Keynote / Capstone

Keynote

Min Chen, University of Oxford

Min Chen developed his academic career in Wales between 1984 and 2011. He is currently Professor of Scientific Visualization at Oxford University and a fellow of Pembroke College. His research interests include many aspects of data science in general, and visualization and visual analytics in particular. He has co-authored over 200 publications, including his recent contributions in areas such as theory of visualization, visual analytics for machine learning, and perception and cognition in visualization. He has worked on a broad spectrum of interdisciplinary research topics, ranging from the sciences to sports, and from digital humanities to cybersecurity. His services to the research community include papers co-chair of IEEE Visualization 2007 and 2008, Eurographics 2011, IEEE VAST 2014 and 2015; co-chair of Volume Graphics 1999 and 2006, EuroVis 2014; associate editor-in-chief of IEEE Transactions on Visualization and Computer Graphics; editor-in-chief of Computer Graphics Forum; and co-director of Wales Research Institute of Visual Computing. He is a fellow of British Computer Society, European Computer Graphics Association, and Learned Society of Wales.
URL: https://sites.google.com/site/drminchen/

Visualization is where Information Theory Meets Psychology

Building a theoretical foundation for visualization and visual analytics is a collective responsibility of the community of visualization and visual analytics (VIS). There are many pathways for making contributions to this endeavour, including through the observation, development, and evaluation of practical VIS applications. In this talk, the speaker will focus on one particular pathway that connects VIS with information theory and psychology. One can anticipate such connections easily since all VIS processes deal with information while involving human perception and cognition. In most applications of information theory, such as communication, compression, and encryption, encoders and decoders are developed as pairs of machine-centric solutions. VIS offers an intriguing platform for studying phenomena and developing applications that feature machine-centric encoders and human-centric decoders, providing opportunities for advancing information theory. Meanwhile, any improvement of our fundamental understanding of visualization processes and visual analytics workflows — through information theory or any helpful theoretical development — will likely inform theoretical discourse in psychology. It is our ambition as well as obligation to find theories that can explain and measure phenomena in VIS, and predict the cost-benefit and guide the optimization of visual designs and visual analytics workflows. Hopefully such VIS theories will inspire further advancement in other disciplines including information theory and psychology.


Capstone

Yvonne Rogers, UCLIC, University College London

Yvonne Rogers is a Professor of Interaction Design, the director of UCLIC and a deputy head of the Computer Science department at University College London. Her research interests are in the areas of interaction design, human-computer interaction and ubiquitous computing. A central theme of her work is concerned with designing interactive technologies that augment humans. A current focus of her research is on human-data interaction and human-centered AI. Central to her work is a critical stance towards how visions, theories and frameworks shape the fields of HCI, cognitive science and Ubicomp. She has been instrumental in promulgating new theories (e.g., external cognition), alternative methodologies (e.g., in the wild studies) and far-reaching research agendas (e.g., “Being Human: HCI in 2020″).  She has published over 250 articles, including two monographs “HCI Theory: Classical, Modern and Contemporary” and “Research in the Wild”. She is a fellow of the ACM, BCS and the ACM CHI Academy. She was also awarded a Microsoft’s 2016 Research Outstanding Collaborator Awards and a EPSRC dream fellowship concerned with rethinking the relationship between ageing, computing and creativity.  
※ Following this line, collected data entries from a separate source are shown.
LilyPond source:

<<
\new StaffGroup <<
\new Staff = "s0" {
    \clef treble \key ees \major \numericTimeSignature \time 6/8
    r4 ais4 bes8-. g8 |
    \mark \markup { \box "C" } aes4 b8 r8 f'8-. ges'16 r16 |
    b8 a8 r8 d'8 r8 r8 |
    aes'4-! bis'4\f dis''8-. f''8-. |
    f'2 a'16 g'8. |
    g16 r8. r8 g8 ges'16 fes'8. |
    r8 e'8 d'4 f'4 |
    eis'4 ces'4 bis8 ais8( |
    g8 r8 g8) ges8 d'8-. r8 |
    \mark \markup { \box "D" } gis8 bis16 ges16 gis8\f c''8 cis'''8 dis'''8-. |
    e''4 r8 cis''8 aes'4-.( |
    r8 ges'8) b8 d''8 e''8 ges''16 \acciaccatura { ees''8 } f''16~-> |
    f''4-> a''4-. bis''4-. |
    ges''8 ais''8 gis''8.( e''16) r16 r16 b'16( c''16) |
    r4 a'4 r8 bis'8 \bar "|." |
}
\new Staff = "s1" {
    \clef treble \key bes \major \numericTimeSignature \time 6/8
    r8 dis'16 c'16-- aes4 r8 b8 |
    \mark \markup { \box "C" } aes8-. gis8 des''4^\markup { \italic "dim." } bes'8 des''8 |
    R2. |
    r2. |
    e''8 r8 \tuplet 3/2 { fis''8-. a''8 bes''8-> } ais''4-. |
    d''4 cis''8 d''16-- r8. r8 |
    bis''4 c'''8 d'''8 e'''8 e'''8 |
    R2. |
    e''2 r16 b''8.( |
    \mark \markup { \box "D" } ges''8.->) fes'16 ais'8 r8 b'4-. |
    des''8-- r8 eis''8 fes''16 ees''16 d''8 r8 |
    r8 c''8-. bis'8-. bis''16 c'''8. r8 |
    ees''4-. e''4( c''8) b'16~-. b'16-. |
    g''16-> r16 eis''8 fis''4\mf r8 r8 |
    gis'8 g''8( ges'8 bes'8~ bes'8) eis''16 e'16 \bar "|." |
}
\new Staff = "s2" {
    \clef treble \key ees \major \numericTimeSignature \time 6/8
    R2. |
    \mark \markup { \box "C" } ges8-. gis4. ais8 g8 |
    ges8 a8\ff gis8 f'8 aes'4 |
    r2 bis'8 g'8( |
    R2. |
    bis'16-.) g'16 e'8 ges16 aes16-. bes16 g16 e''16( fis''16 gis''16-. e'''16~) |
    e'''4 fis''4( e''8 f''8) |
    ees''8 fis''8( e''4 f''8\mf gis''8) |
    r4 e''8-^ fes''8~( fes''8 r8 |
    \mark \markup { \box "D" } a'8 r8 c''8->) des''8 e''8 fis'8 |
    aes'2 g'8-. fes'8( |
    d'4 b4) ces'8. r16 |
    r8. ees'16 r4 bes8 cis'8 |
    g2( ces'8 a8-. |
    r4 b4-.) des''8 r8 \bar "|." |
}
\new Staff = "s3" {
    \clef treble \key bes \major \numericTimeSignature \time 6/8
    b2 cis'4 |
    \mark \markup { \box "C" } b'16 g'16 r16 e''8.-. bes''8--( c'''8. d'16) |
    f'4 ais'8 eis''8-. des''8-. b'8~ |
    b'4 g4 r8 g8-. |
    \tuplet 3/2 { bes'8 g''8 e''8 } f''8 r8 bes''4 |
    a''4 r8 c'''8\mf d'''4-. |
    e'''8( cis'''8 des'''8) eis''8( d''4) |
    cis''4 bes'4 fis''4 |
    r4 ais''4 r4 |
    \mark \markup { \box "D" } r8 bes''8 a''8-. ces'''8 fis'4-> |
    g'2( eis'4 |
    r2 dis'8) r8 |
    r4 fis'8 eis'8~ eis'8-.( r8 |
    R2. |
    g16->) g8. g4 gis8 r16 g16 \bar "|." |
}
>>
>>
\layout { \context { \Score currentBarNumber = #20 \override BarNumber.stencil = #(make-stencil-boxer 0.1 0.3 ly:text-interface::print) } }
Slowing Down How We Think With Visualisations

Most visualisations and data science tools have been developed to speed up human cognition so that users can efficiently and rapidly draw conclusions from the emerging patterns and anomalies being shown from their datasets. A core UX technique is filtering, enabling the selection and switching on and off of various options, at the touch of a finger. However, the downside of this kind of ‘speed-dial’ interaction is it often results in fixed ways of inspecting and ‘seeing’ data, preventing users from developing different ways of querying and exploring data. How can we design the UX side of visualisations to encourage other kinds of thinking out of the box?  An alternative approach we have been developing is to deliberately design the UX to slow down users’ thinking. In particular, we have been developing agents that can probe the user, make suggestions, and even contest their thinking at opportune times. While this approach may seem counter-intuitive, we suggest that for certain settings and tasks, it can encourage different lines of thinking; disrupting routinized problem-solving steps and facilitating more creativity. In so doing, our aim is to enable users to visualise more possibilities in their own minds when interacting with external visualisations. In my talk, I will describe our recent research into how to design the UX to support a slower way of thinking.